Records from a data source
Content starts

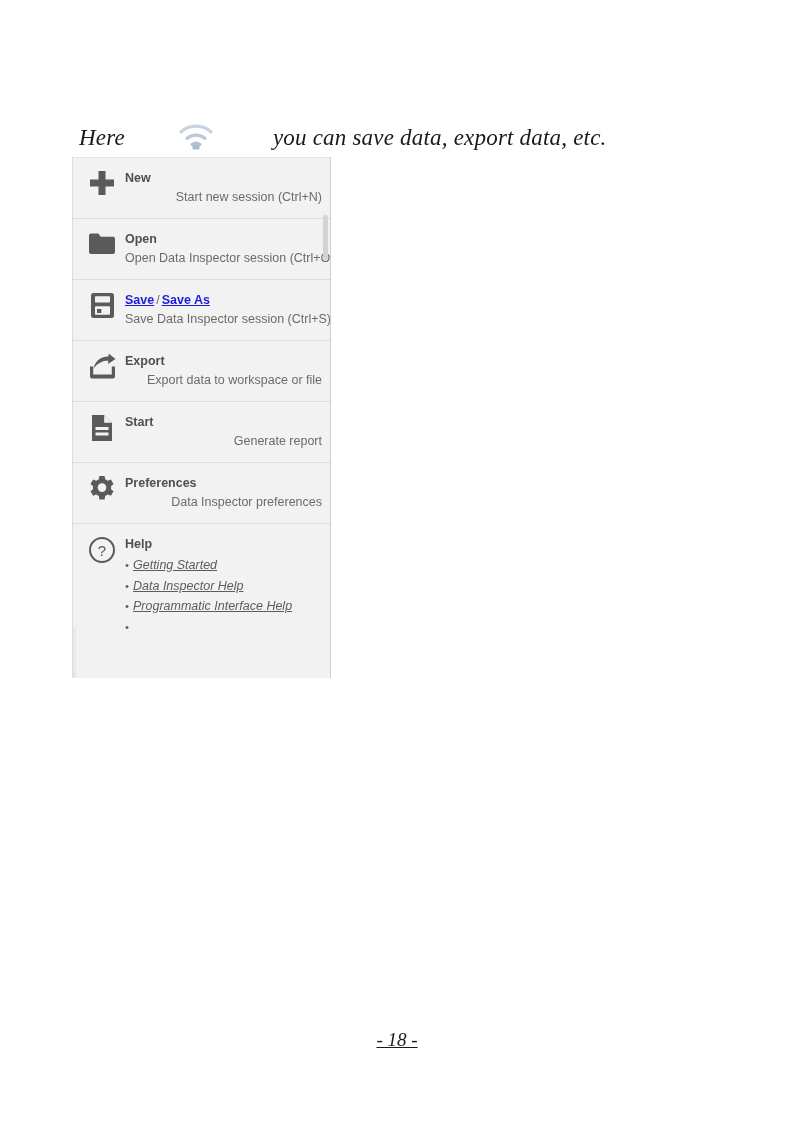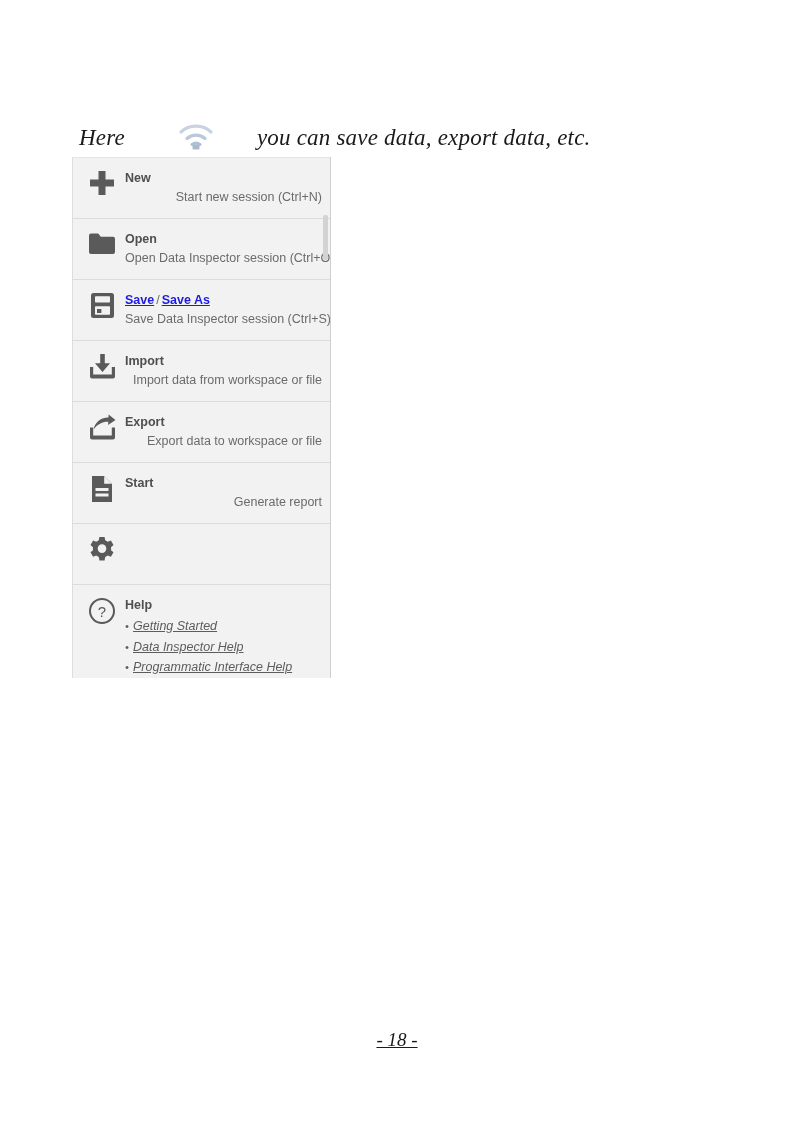--- a/index.html
+++ b/index.html
@@ -26,21 +26,21 @@
     align-items: center;
     font-family: "Liberation Serif", serif;
     font-style: italic;
     font-size: 23px;
     color: #1a1a1a;
     white-space: nowrap;
     letter-spacing: 0.2px;
     gap: 41px;
   }
   .caption-text-a { margin-right: 10px; }
-  .caption-text-b { margin-left: 0; }
+  .caption-text-b { margin-left: 16px; }
 
   .wifi-icon {
     display: inline-block;
     width: 40px;
     height: 30px;
     position: relative;
     vertical-align: middle;
     flex: 0 0 auto;
   }
   .wifi-icon svg { display: block; }
@@ -246,32 +246,20 @@
       </svg>
     </div>
     <div class="mi-text">
       <div class="save-links">
         <a href="#">Save</a><span class="save-sep">/</span><a href="#">Save As</a>
       </div>
       <div class="mi-sub">Save Data Inspector session (Ctrl+S)</div>
     </div>
   </div>
 
-  <div class="menu-item">
-    <div class="mi-icon">
-      <svg width="29" height="27" viewBox="0 0 29 27" xmlns="http://www.w3.org/2000/svg">
-        <path class="icon-gray" d="M12.2 1 h4.6 v9.2 h5.2 L14.5 19 L7 10.2 h5.2 z"></path>
-        <path class="icon-gray" d="M2 14 h3.2 v7.4 h18.6 V14 H27 v9.6 a2 2 0 0 1 -2 2 H4 a2 2 0 0 1 -2 -2 z"></path>
-      </svg>
-    </div>
-    <div class="mi-text">
-      <div class="mi-title">Import</div>
-      <div class="mi-sub">Import data from workspace or file</div>
-    </div>
-  </div>
 
   <div class="menu-item">
     <div class="mi-icon">
       <svg width="29" height="27" viewBox="0 0 29 27" xmlns="http://www.w3.org/2000/svg">
         <path class="icon-gray" d="M5.5 15.5 C7.5 6.5 15 3.2 20.5 3.6 l0.1 -3.1 L27.5 6 l-7.4 5 l0.2 -3.2 C15.5 7.4 9.5 9.8 5.5 15.5 z"></path>
         <path class="icon-gray" d="M2 13.5 h3.2 v7.9 h18.6 v-7.9 H27 v10.1 a2 2 0 0 1 -2 2 H4 a2 2 0 0 1 -2 -2 z"></path>
       </svg>
     </div>
     <div class="mi-text">
       <div class="mi-title">Export</div>
@@ -293,20 +281,24 @@
       <div class="mi-sub">Generate report</div>
     </div>
   </div>
 
   <div class="menu-item">
     <div class="mi-icon">
       <svg width="28" height="28" viewBox="0 0 28 28" xmlns="http://www.w3.org/2000/svg">
         <path class="icon-gray" d="M11.4 1 h5.2 l0.6 3.3 a9.6 9.6 0 0 1 2.6 1.5 l3.1 -1.2 l2.6 4.5 l-2.5 2.1 a9.6 9.6 0 0 1 0 3 l2.5 2.1 l-2.6 4.5 l-3.1 -1.2 a9.6 9.6 0 0 1 -2.6 1.5 l-0.6 3.3 h-5.2 l-0.6 -3.3 a9.6 9.6 0 0 1 -2.6 -1.5 l-3.1 1.2 l-2.6 -4.5 l2.5 -2.1 a9.6 9.6 0 0 1 0 -3 l-2.5 -2.1 l2.6 -4.5 l3.1 1.2 a9.6 9.6 0 0 1 2.6 -1.5 z"></path>
         <circle cx="14" cy="12.6" r="4.3" fill="#f2f2f2"></circle>
       </svg>
+    </div>
+    <div class="mi-text">
+      <div class="mi-title">Preferences</div>
+      <div class="mi-sub">Data Inspector preferences</div>
     </div>
   </div>
 
   <div class="menu-item no-border">
     <div class="mi-icon">
       <svg width="28" height="28" viewBox="0 0 28 28" xmlns="http://www.w3.org/2000/svg">
         <circle cx="14" cy="14" r="12" fill="none" stroke="#5a5a5a" stroke-width="2"></circle>
         <text x="14" y="20" font-family="Liberation Sans, sans-serif" font-size="15" fill="#5a5a5a" text-anchor="middle">?</text>
       </svg>
     </div>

Content ends

- Directive -
Some lines in the data above hold the string "gray". Find and copy each of them.

- Reply -
-        <path class="icon-gray" d="M12.2 1 h4.6 v9.2 h5.2 L14.5 19 L7 10.2 h5.2 z"></path>
-        <path class="icon-gray" d="M2 14 h3.2 v7.4 h18.6 V14 H27 v9.6 a2 2 0 0 1 -2 2 H4 a2 2 0 0 1 -2 -2 z"></path>
         <path class="icon-gray" d="M5.5 15.5 C7.5 6.5 15 3.2 20.5 3.6 l0.1 -3.1 L27.5 6 l-7.4 5 l0.2 -3.2 C15.5 7.4 9.5 9.8 5.5 15.5 z"></path>
         <path class="icon-gray" d="M2 13.5 h3.2 v7.9 h18.6 v-7.9 H27 v10.1 a2 2 0 0 1 -2 2 H4 a2 2 0 0 1 -2 -2 z"></path>
         <path class="icon-gray" d="M11.4 1 h5.2 l0.6 3.3 a9.6 9.6 0 0 1 2.6 1.5 l3.1 -1.2 l2.6 4.5 l-2.5 2.1 a9.6 9.6 0 0 1 0 3 l2.5 2.1 l-2.6 4.5 l-3.1 -1.2 a9.6 9.6 0 0 1 -2.6 1.5 l-0.6 3.3 h-5.2 l-0.6 -3.3 a9.6 9.6 0 0 1 -2.6 -1.5 l-3.1 1.2 l-2.6 -4.5 l2.5 -2.1 a9.6 9.6 0 0 1 0 -3 l-2.5 -2.1 l2.6 -4.5 l3.1 1.2 a9.6 9.6 0 0 1 2.6 -1.5 z"></path>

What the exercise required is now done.